Cinéma : une condamnation pour contrefaçon de broderie

par Anne Salomon

AFC newsletter n°164

Mais un mois après la sortie du film, la brodeuse, qui n’avait pas été invitée à la première, attaque les producteurs et le distributeur pour avoir utilisé ses tissus sans lui verser de droits d’auteur. Les producteurs ont expliqué que son contrat de travail était celui de costumière brodeuse pour lequel elle avait été rémunérée. Ils ont plaidé que la réalisatrice ayant donné des indications sur les broderies, la brodeuse n’était pas créatrice des tissus mais exécutante.
Mais la cour d’appel a constaté que le contrat préparé par la production n’avait pas été signé par la brodeuse. La rémunération versée n’était donc que la contrepartie de son travail et non celle d’une cession de droits d’auteur. Les magistrats ont noté qu’aucun dessin précis n’avait été fourni par la réalisatrice et que la couturière avait donc bel et bien créé les tissus. Ils ont précisé que les broderies n’étaient pas traitées comme un accessoire puisqu’elles avaient fait l’objet de plans rapprochés.
Très lourdes sanctions
Ils ont enfin souligné que si le nom de la professionnelle apparaissait dans le générique du film, celui-ci était absent des documents publicitaires diffusés dans la presse et sur Internet. Résultat, les producteurs et le diffuseur ont été condamnés à verser à la brodeuse 30 000 euros de dommages et intérêts.
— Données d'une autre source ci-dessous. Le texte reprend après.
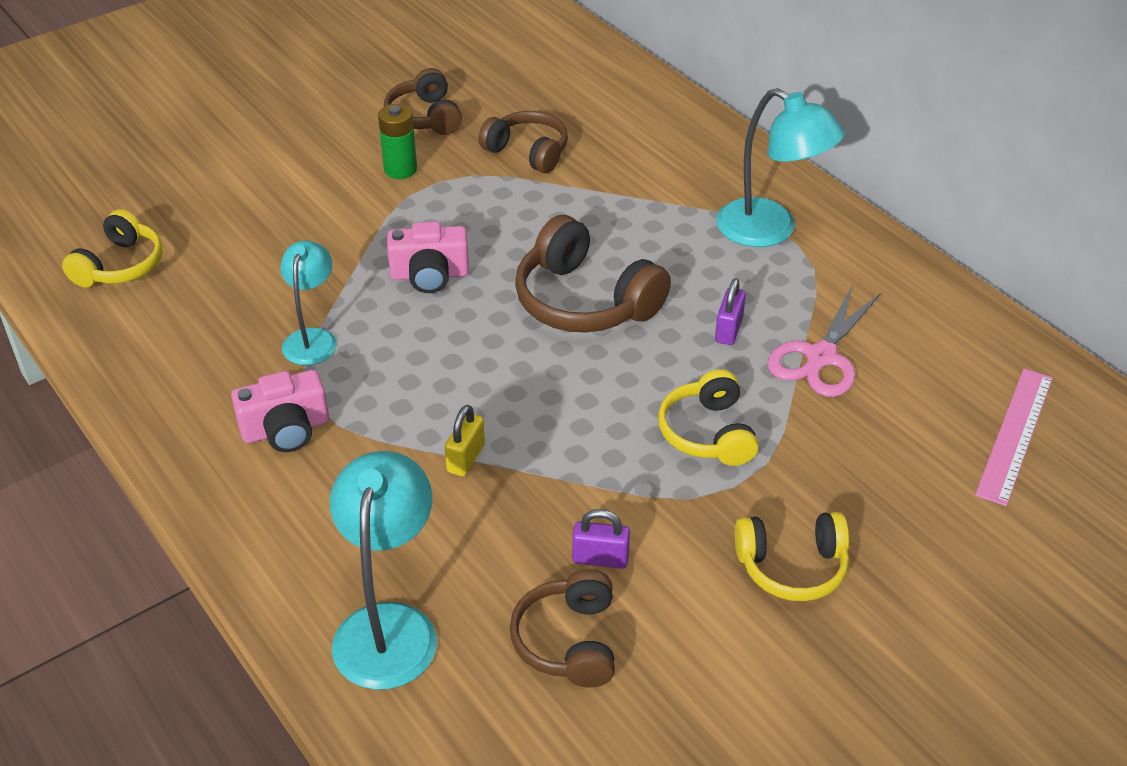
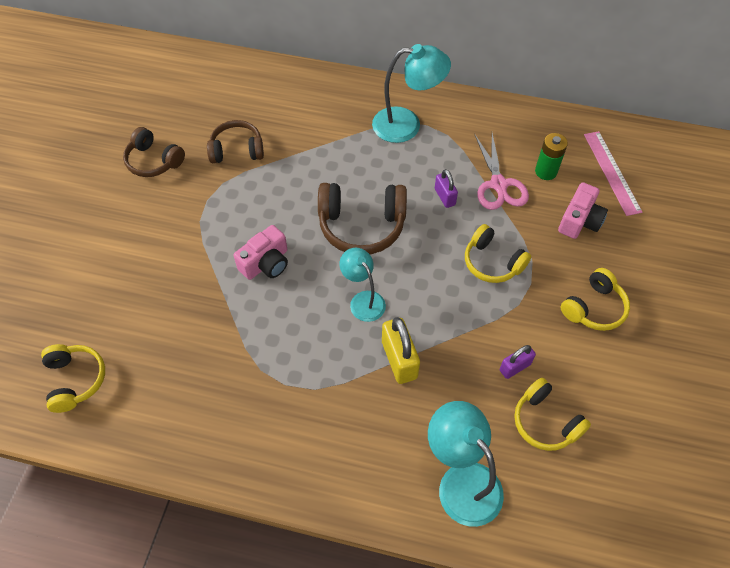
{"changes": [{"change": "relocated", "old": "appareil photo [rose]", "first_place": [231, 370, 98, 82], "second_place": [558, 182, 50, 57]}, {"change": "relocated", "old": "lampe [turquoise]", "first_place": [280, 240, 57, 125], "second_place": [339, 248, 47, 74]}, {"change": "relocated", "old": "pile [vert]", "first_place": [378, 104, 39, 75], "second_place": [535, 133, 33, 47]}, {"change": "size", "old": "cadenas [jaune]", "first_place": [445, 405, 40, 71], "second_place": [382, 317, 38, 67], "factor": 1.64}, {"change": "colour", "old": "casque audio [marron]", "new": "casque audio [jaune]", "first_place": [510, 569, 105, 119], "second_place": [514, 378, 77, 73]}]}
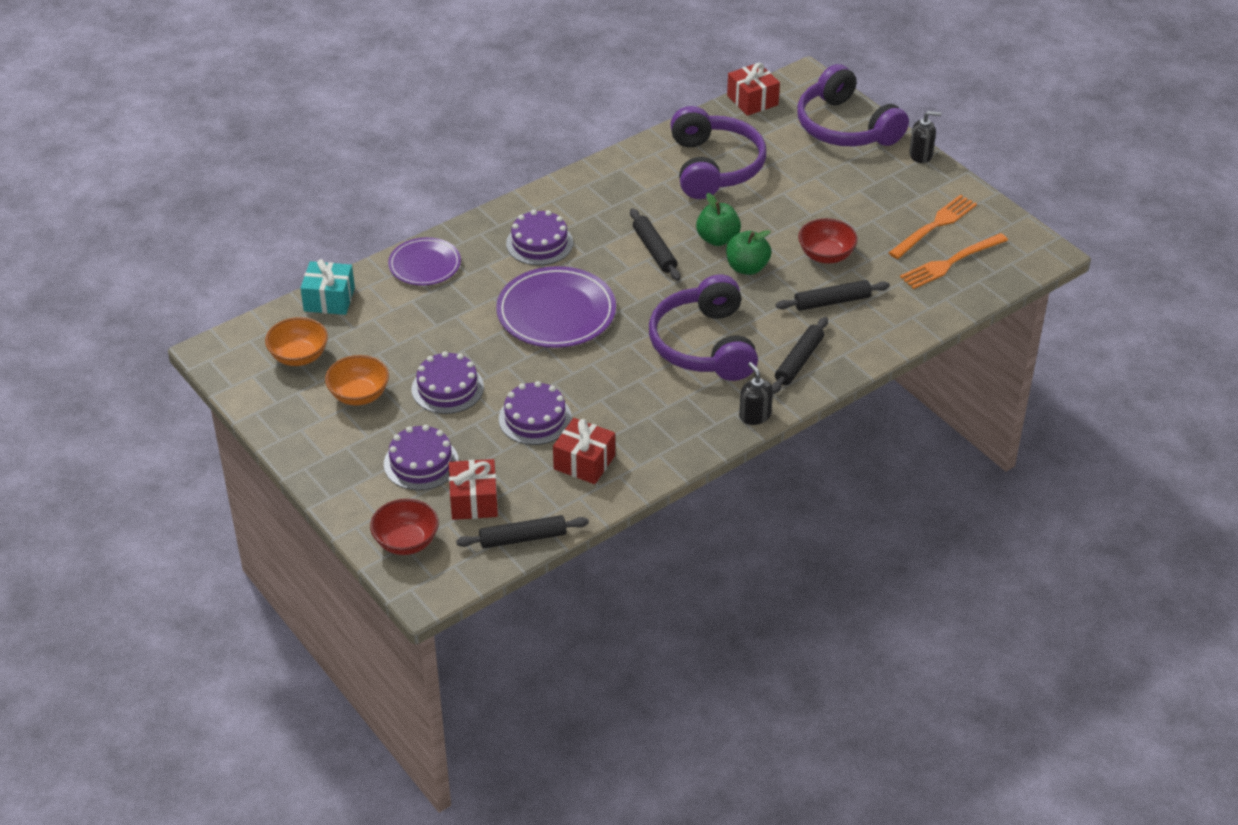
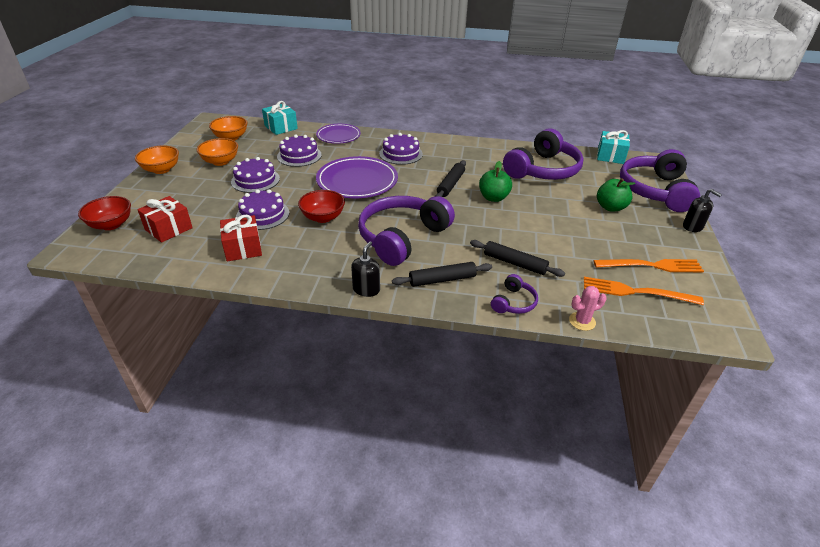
{"changes": [{"change": "relocated", "old": "gâteau [violet]", "first_place": [384, 425, 75, 66], "second_place": [277, 135, 45, 32]}, {"change": "missing", "old": "rouleau à pâtisserie [noir]", "first_place": [456, 515, 133, 33]}, {"change": "relocated", "old": "pomme [vert]", "first_place": [726, 230, 45, 45], "second_place": [597, 178, 38, 34]}, {"change": "colour", "old": "cadeau [rouge]", "new": "cadeau [turquoise]", "first_place": [727, 63, 53, 53], "second_place": [597, 130, 33, 34]}, {"change": "relocated", "old": "bol [rouge]", "first_place": [798, 218, 60, 46], "second_place": [298, 190, 47, 33]}, {"change": "appeared", "new": "bol [orange]", "second_place": [135, 145, 44, 29]}, {"change": "appeared", "new": "casque audio [violet]", "second_place": [491, 274, 47, 40]}, {"change": "appeared", "new": "cactus [rose]", "second_place": [569, 286, 37, 45]}]}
Ils ont interdiction de poursuivre l’exploitation du film dans sa forme actuelle sous peine d’une astreinte de 1 000 euros par infraction constatée, ce qui suppose le retrait de la vente des DVD en circulation et l’interdiction de la diffusion du film en France et à l’étranger. Me Roland Rappaport, l’avocat des producteurs, estime qu’il s’agit d’un « abus de confiance » et que ses clients songent à faire appel. Pour Me François Corone, l’avocat de la brodeuse, une décision aussi lourde est très rare dans ce domaine.